(Selected passage)
──────────────────────────────

Edit: Let me make the independence example more clear. If $x$ and $y$ are statistically-independent, then $p[x,y] = p[x]p[y]$, where $p[x] = \sum_y p[x,y]$. The test for statistical independence is $\Delta = p[x,y] - p[x]p[y] = 0$. $\Delta$ is invariant of the order of $x$ and $y$, and thus an optimal $f(p)$ should preserve that information. It is easy to verify that my attempt 2. does not preserve this information, so it is not optimal

Edit 2: There was a request to know the purpose of this exercise. It is as follows. I have a recording of many variables (e.g. 50) over many trials (e.g. 1000). I want to explore what sort of pairwise and triple-wise statistical relations are likely among these variables. For this purpose, I can compute all pairwise and triple-wise empirical PMF's. Now I would like to perform some classification/clustering on those PMF's. A standard tool to use a low-dimensional embedding, e.g. tSNE. However, to do the embedding, the dimensions of the PMFs have to have the same meaning for all PMFs. This is where the problem comes in - if I can succeed to filter out the permutation-asymmetric part from the PMFs, the resulting vectors will all have the same meaning, and can be clustered. For this reason, there are other properties of $f$ that are desirable for good result. Namely, it would be good if $f$ does not experience discontinuous jumps due to small perturbations. Generally, it would be good if $f$ does not amplify small differences and does not dampen large differences.

──────────────────────────────

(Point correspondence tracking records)

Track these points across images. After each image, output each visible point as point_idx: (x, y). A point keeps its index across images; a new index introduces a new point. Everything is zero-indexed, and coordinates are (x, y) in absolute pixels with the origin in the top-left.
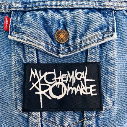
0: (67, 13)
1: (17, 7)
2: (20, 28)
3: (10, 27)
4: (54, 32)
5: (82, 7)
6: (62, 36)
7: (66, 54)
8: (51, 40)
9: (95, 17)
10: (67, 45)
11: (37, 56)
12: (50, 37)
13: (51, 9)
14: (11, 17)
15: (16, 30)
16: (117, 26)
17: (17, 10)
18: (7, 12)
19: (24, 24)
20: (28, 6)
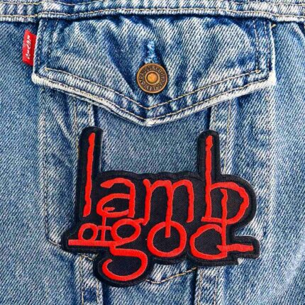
0: (165, 24)
1: (53, 11)
2: (58, 58)
3: (35, 56)
4: (135, 68)
5: (200, 12)
6: (152, 77)
7: (161, 119)
8: (128, 86)
9: (229, 35)
10: (164, 98)
11: (95, 121)
12: (125, 79)
13: (129, 16)
14: (38, 34)
15: (49, 63)
16: (276, 58)
17: (52, 16)
18: (29, 20)
19: (67, 50)
20: (76, 7)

──────────────────────────────

(How to complete this task) Continue the passage above about making joint PMFs invariant to variable order, picking up right after its last sentence.

(Written response)
2

There are 2 best solutions below

1
On

Here is a standard tool which does something like this, although it satisfies a modified version of your first condition. Namely, you can think of the joint distribution in $\mathbb{R}^{n \times n}$ as an $n \times n$ matrix, compute the $k$ largest singular values $\sigma_1 \ge \dots \ge \sigma_k$ in its singular value decomposition $P = U \Sigma V^T$, and take the truncated SVD

$$P_k = U_k \Sigma_k V_k^T$$

where only the $k$ largest singular values and the corresponding singular vectors are kept and the others are discarded. By the Eckhart-Young theorem this is the best approximation of $P$ by a matrix of rank $\le k$, with respect to both the operator / spectral norm and the Frobenius / Hilbert-Schmidt norm. The accuracy of the approximation is controlled by the next largest singular value $\sigma_{k+1}$ (at least in the operator norm) so if this is small then the approximation is good.

This is like trying to compute the best approximation of the joint distribution by a mixture of $k$ distributions where $x$ and $y$ are independent (these correspond to rank-$1$ matrices) except that $P_k$ is not guaranteed to be non-negative or to sum to $1$. It's an interesting question what is the actual best approximation by a mixture of $k$ distributions where $x$ and $y$ are independent; I don't know the answer.

Exchanging the random variables corresponds to taking transposes, and the truncated SVD has the property that its transpose

$$P_k^T = V_k \Sigma_k U_k^T$$

is the truncated SVD of $P^T$; in other words it is not invariant with respect to transpose but is instead naturally equivariant. You can force it to be invariant by identifying $P_k$ and $P_k^T$ but this doesn't seem to me to be at all a natural thing to do.

3
On

This is not a complete answer to the intended question -- but it aims to show points where the question might need additional clarification. I will also borrow the title of a movie: The Good, the Bad and the Ugly.

Contrary to the usual order, I'll start with the (obvious) Bad news: The first condition forces us to drop at least some of the information from the original PMF; since $f(p[x,y])=f(p[y,x])$, knowing only the value of $f$ does not allow us to determine, for example, the probability $P(x>y)$. In general, any question whose answer is not invariant under swapping $x$ and $y$ is going to become unanswerable.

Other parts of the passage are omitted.